== Segment start ==

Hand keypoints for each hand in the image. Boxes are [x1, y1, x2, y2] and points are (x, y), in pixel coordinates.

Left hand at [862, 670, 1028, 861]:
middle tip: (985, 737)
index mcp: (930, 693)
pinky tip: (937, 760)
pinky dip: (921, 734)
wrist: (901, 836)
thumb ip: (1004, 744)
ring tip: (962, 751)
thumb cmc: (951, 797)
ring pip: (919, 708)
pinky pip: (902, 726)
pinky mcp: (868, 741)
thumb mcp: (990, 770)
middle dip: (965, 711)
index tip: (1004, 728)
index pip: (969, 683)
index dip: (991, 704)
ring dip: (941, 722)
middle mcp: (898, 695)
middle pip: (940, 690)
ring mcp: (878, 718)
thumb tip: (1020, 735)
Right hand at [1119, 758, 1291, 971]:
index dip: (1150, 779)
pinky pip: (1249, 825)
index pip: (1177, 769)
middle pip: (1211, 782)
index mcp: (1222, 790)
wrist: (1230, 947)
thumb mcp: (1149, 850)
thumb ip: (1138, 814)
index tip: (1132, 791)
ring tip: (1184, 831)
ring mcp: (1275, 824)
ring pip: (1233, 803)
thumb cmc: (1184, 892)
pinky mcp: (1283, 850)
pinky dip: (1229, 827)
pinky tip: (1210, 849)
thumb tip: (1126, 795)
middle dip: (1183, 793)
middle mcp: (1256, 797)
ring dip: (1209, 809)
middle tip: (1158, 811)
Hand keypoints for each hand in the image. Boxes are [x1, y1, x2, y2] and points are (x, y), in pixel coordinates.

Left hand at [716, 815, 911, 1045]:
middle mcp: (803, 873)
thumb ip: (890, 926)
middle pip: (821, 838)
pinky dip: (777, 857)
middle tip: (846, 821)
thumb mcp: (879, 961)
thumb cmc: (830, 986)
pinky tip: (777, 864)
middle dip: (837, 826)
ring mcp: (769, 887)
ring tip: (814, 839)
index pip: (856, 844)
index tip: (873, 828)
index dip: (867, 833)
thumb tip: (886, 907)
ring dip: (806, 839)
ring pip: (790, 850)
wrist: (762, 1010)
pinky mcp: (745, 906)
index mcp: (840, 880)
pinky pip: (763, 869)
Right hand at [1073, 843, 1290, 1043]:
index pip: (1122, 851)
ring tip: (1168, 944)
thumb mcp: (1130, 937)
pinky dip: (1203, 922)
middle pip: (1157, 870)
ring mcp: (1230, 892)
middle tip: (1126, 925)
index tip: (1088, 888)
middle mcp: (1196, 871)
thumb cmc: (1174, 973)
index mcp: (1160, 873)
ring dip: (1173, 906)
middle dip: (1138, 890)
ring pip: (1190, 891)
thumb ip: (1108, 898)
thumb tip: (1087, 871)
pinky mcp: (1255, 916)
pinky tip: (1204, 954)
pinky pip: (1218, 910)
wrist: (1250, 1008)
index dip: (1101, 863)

== Segment end ==

• _What needs to be done_: Your answer must consist only of the lines from the start of the records above through the line with "middle tip: (1158, 811)", each retyped exactly.

• _Written response_:
Hand keypoints for each hand in the image. Boxes are [x1, y1, x2, y2] and points are (x, y), in pixel coordinates.

Left hand at [862, 670, 1028, 861]:
middle tip: (985, 737)
index mcp: (930, 693)
pinky tip: (937, 760)
pinky dip: (921, 734)
wrist: (901, 836)
thumb ip: (1004, 744)
ring tip: (962, 751)
thumb cmc: (951, 797)
ring pip: (919, 708)
pinky pip: (902, 726)
pinky mcp: (868, 741)
thumb mcp: (990, 770)
middle dip: (965, 711)
index tip: (1004, 728)
index pip: (969, 683)
index dip: (991, 704)
ring dip: (941, 722)
middle mcp: (898, 695)
middle pip: (940, 690)
ring mcp: (878, 718)
thumb tip: (1020, 735)
Right hand at [1119, 758, 1291, 971]:
index dip: (1150, 779)
pinky pip: (1249, 825)
index pip: (1177, 769)
middle pip: (1211, 782)
index mcp: (1222, 790)
wrist: (1230, 947)
thumb mcp: (1149, 850)
thumb ip: (1138, 814)
index tip: (1132, 791)
ring tip: (1184, 831)
ring mcp: (1275, 824)
ring pip: (1233, 803)
thumb cmc: (1184, 892)
pinky mcp: (1283, 850)
pinky dip: (1229, 827)
pinky tip: (1210, 849)
thumb tip: (1126, 795)
middle dip: (1183, 793)
middle mcp: (1256, 797)
ring dip: (1209, 809)
middle tip: (1158, 811)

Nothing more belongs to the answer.